Having shown a clear capacity for decisive policy making, effective health system leadership and reform, a key challenge for Chile now will be to find the right balance between ambitious and innovative policy packages – for instance the range of policies to tackle obesity and overweight, or to effectively engage with personalised medicine – and getting some of the basic building blocks of the public health system right. In some key areas – notably health data and information, some areas of health system infrastructure and resources, and some technical advisory domains – there are weaknesses that risk rendering existing policies approaches less effective, and becoming increasingly important obstacles to implementing good policies in the years to come.

◇ ◇ ◇ ◇ ◇

**TASK 1:** List the key areas in which the passage on Chile's health system identifies weaknesses.
**TASK 2:** According to the passage on Chile's health system, what two examples of ambitious and innovative policy packages are given?
**TASK 3:** From the passage on Chile's health system, set down the words between "Having shown a" and "years to come.", inclusive.

(Dataset records)
◇ ◇ ◇ ◇ ◇

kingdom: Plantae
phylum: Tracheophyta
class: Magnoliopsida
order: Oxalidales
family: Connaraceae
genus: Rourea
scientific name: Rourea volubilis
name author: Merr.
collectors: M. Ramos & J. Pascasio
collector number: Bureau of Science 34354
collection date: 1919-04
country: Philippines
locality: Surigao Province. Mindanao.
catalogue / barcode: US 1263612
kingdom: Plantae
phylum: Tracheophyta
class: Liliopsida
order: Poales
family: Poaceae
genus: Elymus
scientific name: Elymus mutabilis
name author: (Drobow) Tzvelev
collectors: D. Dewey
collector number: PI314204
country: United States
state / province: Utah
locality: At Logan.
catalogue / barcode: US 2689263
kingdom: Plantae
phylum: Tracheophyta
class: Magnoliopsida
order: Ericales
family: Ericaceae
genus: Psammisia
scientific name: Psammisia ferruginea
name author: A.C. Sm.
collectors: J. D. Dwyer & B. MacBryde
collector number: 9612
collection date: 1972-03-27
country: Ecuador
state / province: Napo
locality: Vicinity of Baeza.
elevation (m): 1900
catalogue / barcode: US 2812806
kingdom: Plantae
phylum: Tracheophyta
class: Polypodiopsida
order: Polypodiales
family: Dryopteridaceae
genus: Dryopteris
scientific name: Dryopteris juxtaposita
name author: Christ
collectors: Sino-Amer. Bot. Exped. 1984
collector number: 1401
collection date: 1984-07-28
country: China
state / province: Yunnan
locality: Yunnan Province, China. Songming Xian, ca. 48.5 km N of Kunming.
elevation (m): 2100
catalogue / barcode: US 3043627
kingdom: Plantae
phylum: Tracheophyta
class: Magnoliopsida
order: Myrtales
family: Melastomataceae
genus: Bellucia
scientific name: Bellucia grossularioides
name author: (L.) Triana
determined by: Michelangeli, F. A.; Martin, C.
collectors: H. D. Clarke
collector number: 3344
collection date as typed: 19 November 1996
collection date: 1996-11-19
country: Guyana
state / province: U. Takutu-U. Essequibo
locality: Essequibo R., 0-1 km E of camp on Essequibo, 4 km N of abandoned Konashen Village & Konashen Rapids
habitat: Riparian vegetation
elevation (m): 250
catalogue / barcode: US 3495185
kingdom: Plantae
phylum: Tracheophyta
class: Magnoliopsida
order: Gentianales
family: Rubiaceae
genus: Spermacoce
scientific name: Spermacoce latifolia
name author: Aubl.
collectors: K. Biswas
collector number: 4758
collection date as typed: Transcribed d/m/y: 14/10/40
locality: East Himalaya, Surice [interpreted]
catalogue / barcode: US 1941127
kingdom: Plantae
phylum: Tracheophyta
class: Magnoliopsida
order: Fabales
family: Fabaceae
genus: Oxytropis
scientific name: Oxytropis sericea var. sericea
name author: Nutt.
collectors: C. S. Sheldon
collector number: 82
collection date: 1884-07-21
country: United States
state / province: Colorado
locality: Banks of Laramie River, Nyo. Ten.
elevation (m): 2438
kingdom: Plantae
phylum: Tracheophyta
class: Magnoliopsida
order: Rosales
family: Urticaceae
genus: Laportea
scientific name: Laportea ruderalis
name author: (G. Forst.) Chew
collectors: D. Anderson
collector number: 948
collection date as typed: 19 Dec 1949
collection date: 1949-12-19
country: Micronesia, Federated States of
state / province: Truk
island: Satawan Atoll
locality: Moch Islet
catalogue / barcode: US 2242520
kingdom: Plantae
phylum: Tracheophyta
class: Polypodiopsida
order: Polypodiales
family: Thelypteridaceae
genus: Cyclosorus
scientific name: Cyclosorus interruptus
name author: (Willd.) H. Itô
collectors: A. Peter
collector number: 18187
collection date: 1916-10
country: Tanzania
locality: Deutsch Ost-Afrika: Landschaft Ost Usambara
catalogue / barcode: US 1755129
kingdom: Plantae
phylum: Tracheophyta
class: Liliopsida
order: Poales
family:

◇ ◇ ◇ ◇ ◇

**TASK RESPONSE 1:**
- Health data and information
- Some areas of health system infrastructure and resources
- Some technical advisory domains

**TASK RESPONSE 2:** The range of policies to tackle obesity and overweight, and effectively engaging with personalised medicine.

**TASK RESPONSE 3:**
Having shown a clear capacity for decisive policy making, effective health system leadership and reform, a key challenge for Chile now will be to find the right balance between ambitious and innovative policy packages – for instance the range of policies to tackle obesity and overweight, or to effectively engage with personalised medicine – and getting some of the basic building blocks of the public health system right. In some key areas – notably health data and information, some areas of health system infrastructure and resources, and some technical advisory domains – there are weaknesses that risk rendering existing policies approaches less effective, and becoming increasingly important obstacles to implementing good policies in the years to come.